Überlasteter Pirisformis, Muskelverhärtungen und Sehnenansatzentzündungen in dem Bereich sind also die Folge.
Daher weht der Wind. Klar hatte ich früher regelmäßig Krafttraining gemacht (bin damals auch schmerzfrei gelaufen), hatte aber durch die Leistenoperationen lange aussetzen müssen und nicht wieder regelmäßig weitergemacht… Sch… selber schuld!
Die Auswertung der Laufbilder war noch wesentlich umfangreicher, aber ich denke ich bin dabei schon gut ins Detail gegangen und habe das Wesentliche erzählt.
Marquardt zeigte mir noch seine Websiten und empfahl mir etliche Rumpfstabi und Laufkraft-Übungen mit Medizinball, Airbalancepad oder den eigenen Körpergewicht, die ich unbedingt machen sollte.
Einige davon gingen wir durch und es wurde recht lustig als ich auf dem Schaumstoffpad stehen musste (einbeinig natürlich) und er mir kleine Bälle zuwarf, die ich fangen und zurückwerfen musste.
Mann oh mann, gar nicht so einfach, war ein echter Lacher.
Einige Übungen auf dem Pezziball kannte ich schon, bekam ich aber sicherheitshalber noch mal gezeigt.
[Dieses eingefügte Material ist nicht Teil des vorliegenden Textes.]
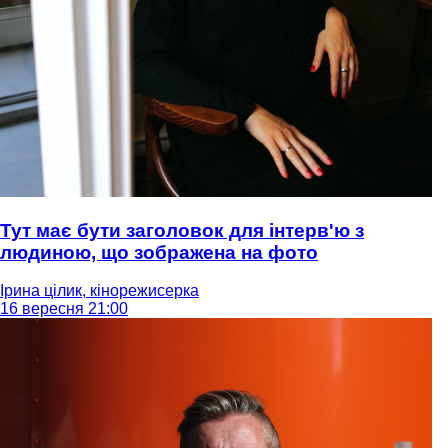
Тут має бути заголовок для інтерв'ю з
людиною, що зображена на фото
Ірина цілик, кінорежисерка
16 вересня 21:00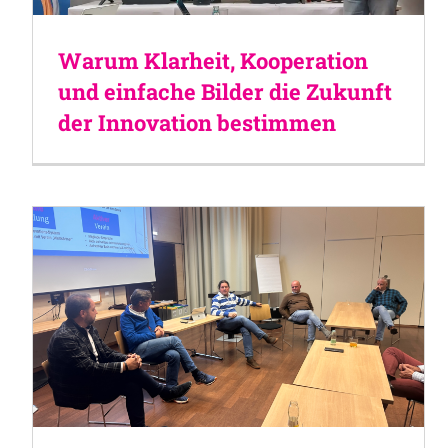
Warum Klarheit, Kooperation
und einfache Bilder die Zukunft
der Innovation bestimmen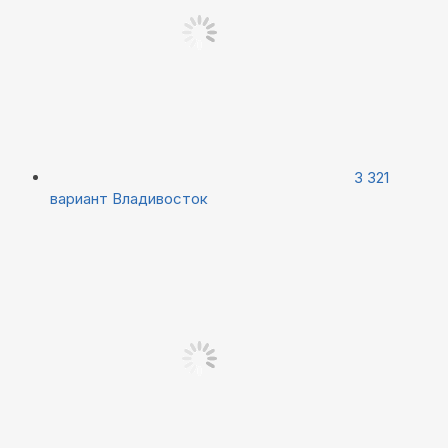
3 321
вариант
Владивосток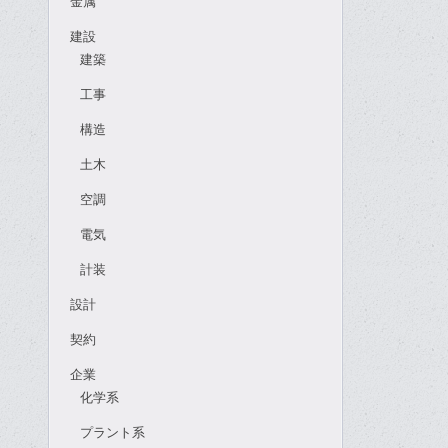
金属
建設
建築
工事
構造
土木
空調
電気
計装
設計
契約
企業
化学系
プラント系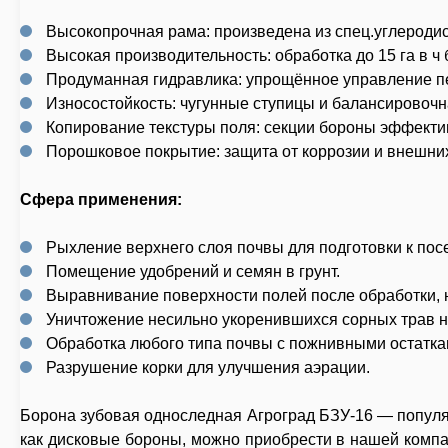
Высокопрочная рама: произведена из спец.углеродис
Высокая производительность: обработка до 15 га в ч
Продуманная гидравлика: упрощённое управление п
Износостойкость: чугунные ступицы и балансировочн
Копирование текстуры поля: секции бороны эффекти
Порошковое покрытие: защита от коррозии и внешни
Сфера применения:
Рыхление верхнего слоя почвы для подготовки к пос
Помещение удобрений и семян в грунт.
Выравнивание поверхности полей после обработки, н
Уничтожение несильно укоренившихся сорных трав на
Обработка любого типа почвы с пожнивными остатка
Разрушение корки для улучшения аэрации.
Борона зубовая односледная Агроград БЗУ-16 — популяр
как дисковые бороны, можно приобрести в нашей компа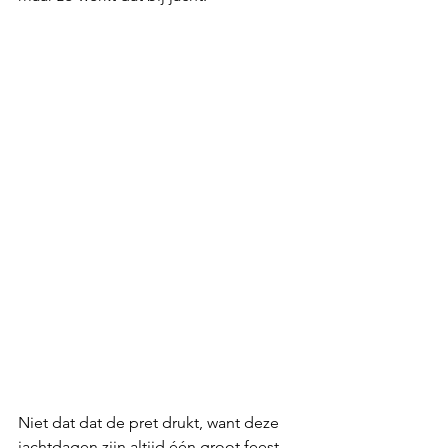
Niet dat dat de pret drukt, want deze 
jachtdagen zijn altijd één groot feest. 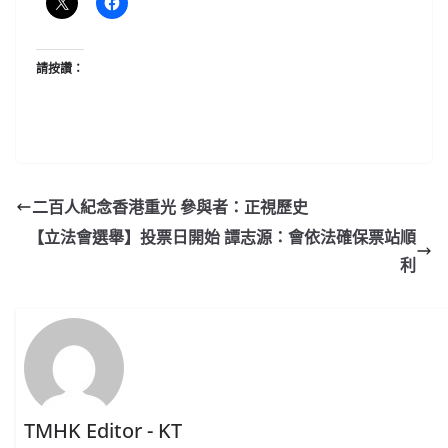
請按讚：
二百人紀念香港重光 參與者：正視歷史
【立法會選舉】投票日開始 譚志源：會依法確保票站順
利
TMHK Editor - KT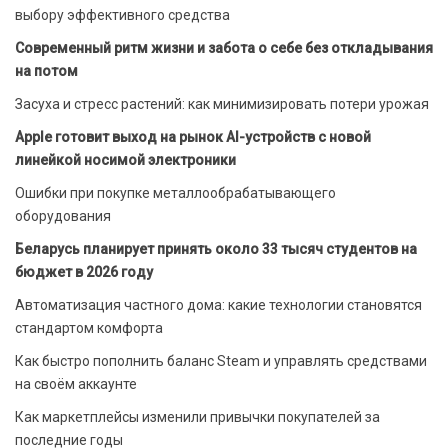
выбору эффективного средства
Современный ритм жизни и забота о себе без откладывания
на потом
Засуха и стресс растений: как минимизировать потери урожая
Apple готовит выход на рынок AI-устройств с новой
линейкой носимой электроники
Ошибки при покупке металлообрабатывающего
оборудования
Беларусь планирует принять около 33 тысяч студентов на
бюджет в 2026 году
Автоматизация частного дома: какие технологии становятся
стандартом комфорта
Как быстро пополнить баланс Steam и управлять средствами
на своём аккаунте
Как маркетплейсы изменили привычки покупателей за
последние годы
Himmel hat der Kerl Bauchmuskeln! Da werde ich ja blaß vor Neid was das hochrutschende Poloshirt da verborgen hatte.

Schließlich bekam ich noch eine Trainerin vorgestellt, die ich bei Bedarf buchen könnte (was sich 100km entfernt ja schlecht macht) und dann ging ich mit Balancepad und Medizinball unterm Arm zu meinem Auto.
In einem halben Jahr kann ich mich zu einer Auswertung/Erfolgsanalyse melden.
Cirka 2,5 Stunden bin ich im natural running Institut gewesen, meine Auswertung bekomme ich per E-Mail geschickt.
Auch wenn es ganz schön kostspielig ist, bin ich froh, dass sich mal jemand so viel Zeit genommen hat, mich bewusst unter medizinisch-läuferische Augen genommen und mit mir etliche Fragen durchgegangen ist.
Nun bin ich sicher keine Einlagen tragen zu müssen, keinen absolut falschen Laufstil zu haben, die richtigen Laufschuhe zu tragen und nur „funktionelle“ Probleme zu haben, die mit viel Übung hoffentlich irgendwann behoben sind.
Ganz nebenbei gab es noch ganz private medizinische Tipps, da ja über sämtliche Vorgeschichten, Zipperleins u.s.w. gleich am Anfang gesprochen wird.
Ich hatte jedenfalls das Gefühl ich war in kompetenten Händen.

Liebe Grüße
Marion
Achtung jegliche Rechtschreibfehler sind milde zu beurteilen, immerhin ist es 23.50 Uhr und ich bin seit 6.00 Uhr auf den Beinen!